В это время, оттолкнув одного, другого, около рабочего оказался колхозник (в сетке), мускулы угрожающие, лицо весьма решительное:
— Ну-ка, — сказал, — кому жить надоело?
Произошло некоторое замешательство, крикуны попятились. Рабочий вскочил на ящик:
— Товарищи, вам водку раздают, вам нашептывают, здесь готовится кошмарное преступление… Вас хотят использовать как слепое оружие…
…Из трапа на верхней палубе появился Ливеровский, оглянулся, топнул ногой:
— Да где же вы? Черт!
— Я здесь, — плаксиво отозвалась Шура… (Стояла на корме, прижавшись к наружной стенке рубки.) — Трясусь, трясусь, господи…
— Портфель?
— Тише вы, господи. Нате…
Ливеровский выхватил у нее портфель:
— Не открывали? — Ломая ногти, отомкнул замочек, засунул руку внутрь. Пошарил. Вытащил лист бумаги. — Что такое? — Подскочил к электрической лампочке, где крутилась ночная мошкара. — Чистый лист бумаги? (Перевернул…) Ага… Так и думал… Подписано — Гусев. (Торопливо читает): «Этот портфель был положен в моей каюте около раскрытого окна и через ручку привязан ниткой к кровати, концы нитки запечатаны в присутствии двух свидетелей.
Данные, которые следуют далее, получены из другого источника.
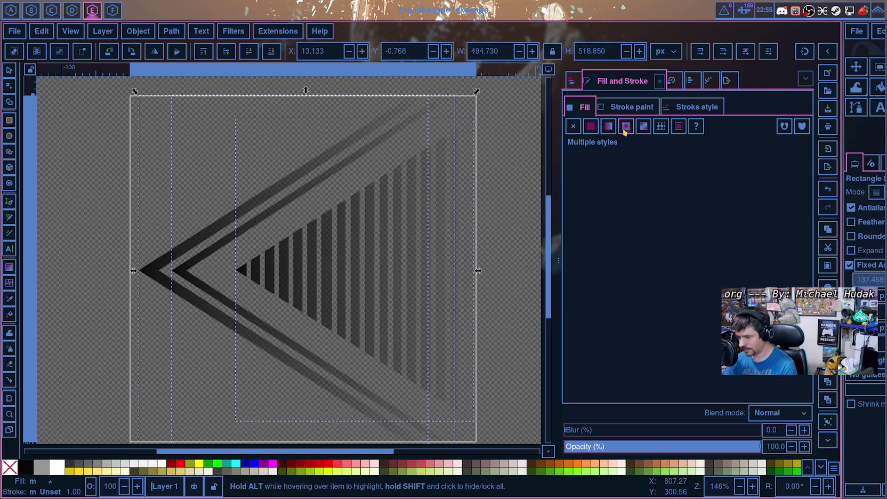
click(626, 127)
click(573, 126)
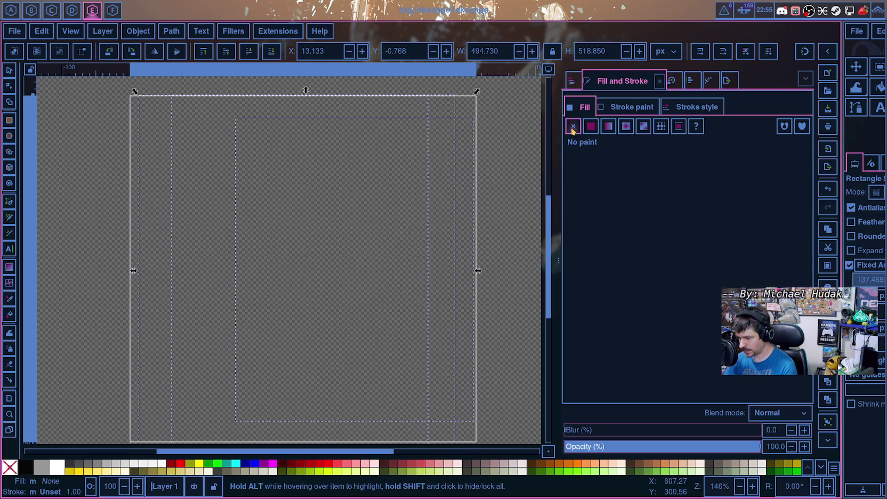
click(626, 126)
Таким образом, господин вицеконсул, кража этого портфеля — ваша первая очень серьезная улика. Портфель, как видите, пуст. Шах королю. Гусев».
Прочтя это, Ливеровский протянул портфель Шуре:
— Вы — дура: нельзя было рвать нитку; положите портфель на место.
Шура поняла одно: обругали. Вытаращилась, обиделась:
— Я извиняюсь, между нами ничего еще не было, и вы уже ругаетесь…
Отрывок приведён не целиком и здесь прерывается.